必要な作業:
- A) 東大理科II類への合格を振り返る本文を、2文で要約せよ。
- B) 東大理科II類への合格を振り返る本文を、最後の文の後から書き継げ。

本文:
数年前、私は東大の理科II類に合格した。

高校時代に通っていた塾ではトップ層の生徒はほぼ理科III類(いわゆる医学部。東大の中でも、他の科類よりもはるかにレベルが高い最難関のため、日本一と言われている)を受験するという風潮で、学びたい分野が当時は特に無かったので、私も流されるままに最初は理科III類を志望していた。

理科III類に合格しなくてよかった。でも父は、違った

だが理科III類に合格できるほどの学力には到達できなかったので、第二志望の理科II類に出願し、無事合格することができた。

入学から数年経った今考えてみると、私は理科II類に入学して今学んでいることがとても楽しいと感じるし、理科II類に所属していたからこそ出会えた素敵な人たちに巡り会い、将来こんな風に働きたいと思えるようなロールモデルを見つけることができた。

また以前、医学にも通じる分野の講義を履修したが、あまりにも興味が湧かなさすぎたので、自分は医者には向いていないのだとも悟った。だからもし、私が理科III類に合格する学力を備えてもう一度入試を受けることができたとしても、理科III類ではなく理科II類を迷わず選ぶ。そう断言できる。

なんだか負け惜しみのように聞こえてしまうかもしれないが、入試の時に理科III類に合格しなくてよかったと思う。これは、私が今学んでいる分野に出会えるように神様が私を理科III類に合格させないようにしたのだとも思ってしまうくらいだ。

偏差値偏重主義者の父親は違った。「時間を戻せたら理科III類に」

だが、偏差値偏重主義者の父親はそうではなかった。

ある時父と、時間を戻せるなら何をしてみたいか話していたら、父はこう言った。

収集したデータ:

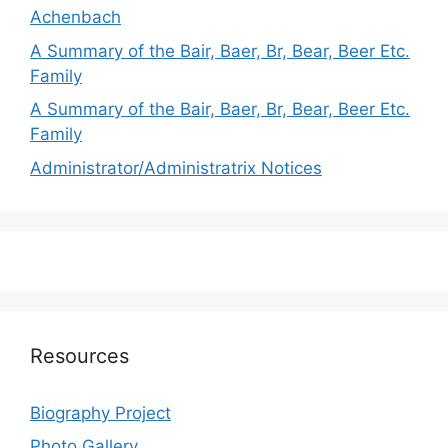
Achenbach
A Summary of the Bair, Baer, Br, Bear, Beer Etc.
Family
A Summary of the Bair, Baer, Br, Bear, Beer Etc.
Family
Administrator/Administratrix Notices
Resources
Biography Project
Photo Gallery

課題ごとの結果:
- A) 私は塾の風潮に流されて理科III類を志望したが、学力が届かず第二志望の理科II類に合格した。今はそこでの学びや出会いに満足し、医者には向いていないとも悟ったため理科III類に合格しなくてよかったと思っているが、偏差値偏重主義者の父親はそうではなかった。

- B)
「時間を戻せるなら、受験に対する指導が熱心な中高一貫校にお前を通わせて理科III類に入れるな」
その瞬間、父は今の私を全肯定してくれていないのだと悟った。家族なのだから、私がこれまで歩んできた道を肯定してよ。お父さんの望む道を私は進まなかったかもしれない。だけどそれは私の意思なのだから、尊重してよ。偏差値ではなく、私が何を学びたいかを尊重して欲しいのよ。

ファッションを否定されることなどよりも遥かにダメージが大きい

もちろん、全てにおいて家族に肯定を求めているわけではない。だが、自分が歩んできた道や人生の岐路において選んできた選択肢というのは、自分の人生の根幹をなすものだ。それを家族に否定されるのは、普段のファッションを否定されることなどよりも遥かにダメージが大きいのだ。私は、今の自分を家族にまるっと全部肯定して欲しいだけなのに。私を一番よく知っているはずの家族に今の自分を否定されるだなんてなんだか悲しい。

父に、お前を理科III類に入れたかったと言われる度に心の奥がチクッと痛む。私と父では考え方があまりにも違すぎて、私と父の間にはちょっとやそっとでは越えられない深い深い溝がある。